Using Custom Action Filters in Class Libraries

21 Aug 2013 .Net, C#, Filters, MVC 2 Comments

I have recently been creating a class library that many MVC web applications are going to reference, and I wanted those applications to be able to implement some custom Action Filters so they did not need to duplicate code. I had originally thought this was not possible, due to the different applications needing redirection to their respective controllers and actions, but once I discovered how easy it was to pass in variables to an Action Filter, or to access predefined attributes in the individual web applications’ respective web.config files I realised it would not be too difficult to implement these Action Filters.

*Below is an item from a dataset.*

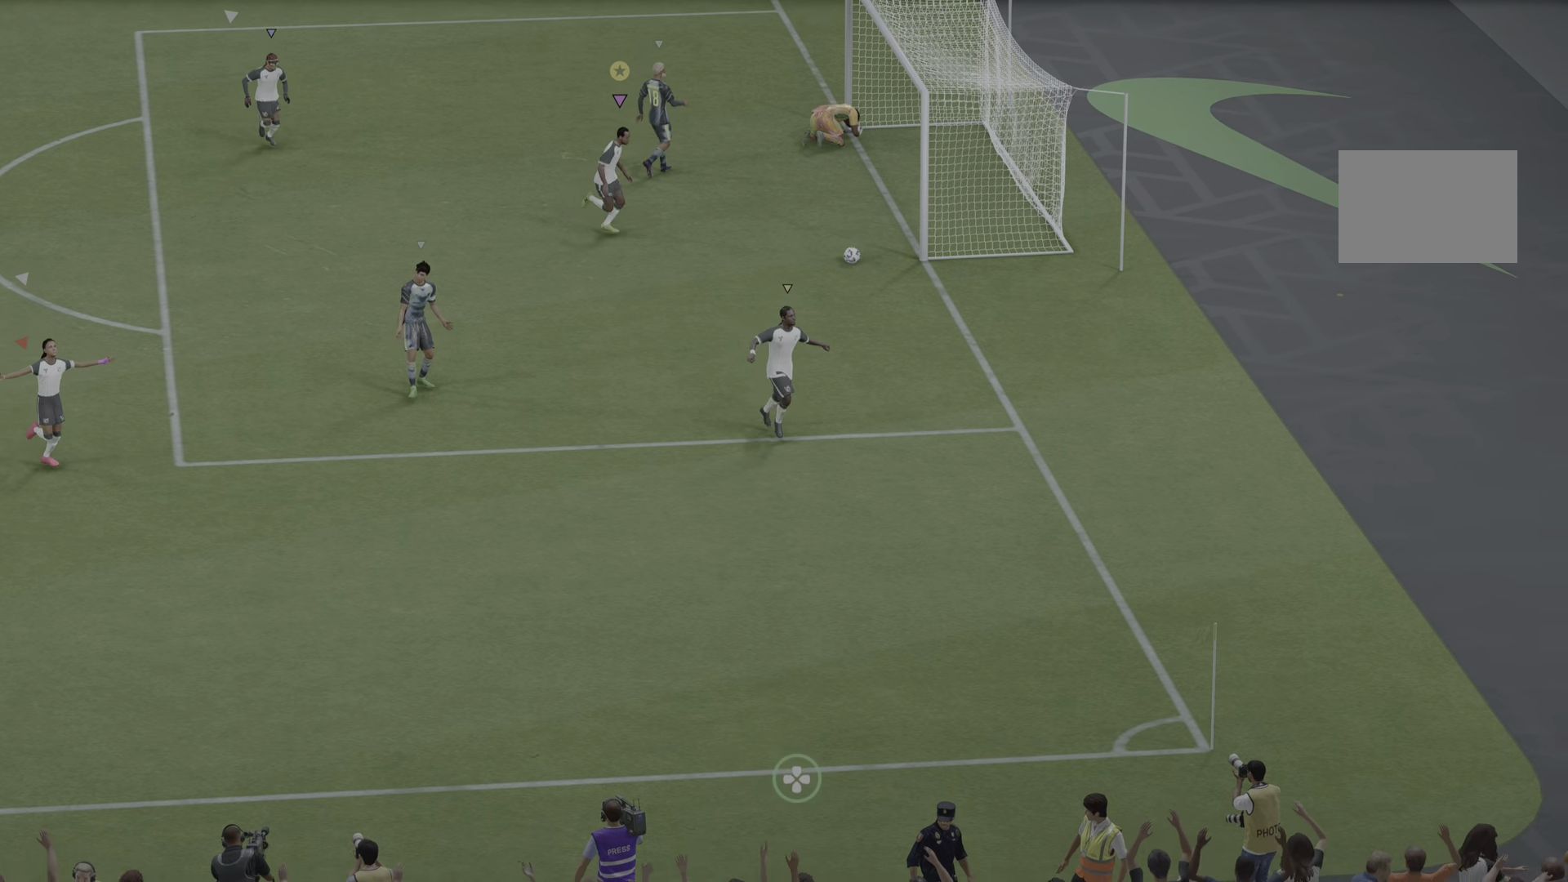
{"buttons": [], "left_stick": "up-right", "right_stick": "center", "events": [[84, "left_stick", "up-right"]]}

Please see my previous post if you want more information on Passing Variables to Custom Action Filters.

Must Have Role Example

One of the action filters I wished to implement was an authorisation attribute, which could be used to mark individual controllers or individual actions as only accessible to users with certain roles. Here I will show an example of the attribute restricting access to a whole controller. MyClassLibrary is referenced by MyWebProject.

MyWebProject Controller

using System.Web.Mvc;
using MyClassLibrary.Filters;

namespace MyWebProject.Controllers
{
    [MustHaveRole(Role="admin")]
    public class AdminController : BaseController
    {
        public ActionResult Index()
        {
            return View();
        }
    }
}

MyClassLibrary Action Filter

using System.Web.Mvc;
using System.Web.Routing;
using System.Configuration;

namespace MyClassLibrary.Filters
{
    public class MustHaveRoleAttribute : ActionFilterAttribute
    {
        public string Role {get; set;}

        public override void OnActionExecuting(ActionExecutingContext filterContext)
        {
            // Get currently logged in user
            // Check if user has a role using string Role
            // Redirect if user does not have the specified role
            if(!hasRole)
            {
                string c = ConfigurationManager.AppSettings["UnauthController"].ToString();
                string a = ConfigurationManager.AppSettings["UnauthAction"].ToString();
                filterContext.Result = new RedirectToRouteResult(
		    new RouteValueDictionary
		    {
			{ "controller", string.IsNullOrEmpty(c) ? "Home" : c }, 
			{ "action", string.IsNullOrEmpty(a) ? "Index" : a }
		    }
		);
            }
        {
    }
}

If the user does not have the specified role (is not authorised) they are redirected to an ‘unauthorised’ controller and action. These are specified in the web application’s web.config file or are set to defaults of Home and Index if there is a problem with retrieving those values. The specified action may just be a view which tells the user they are not authorised to access that area, but it is up to the developer of each web app to decide that.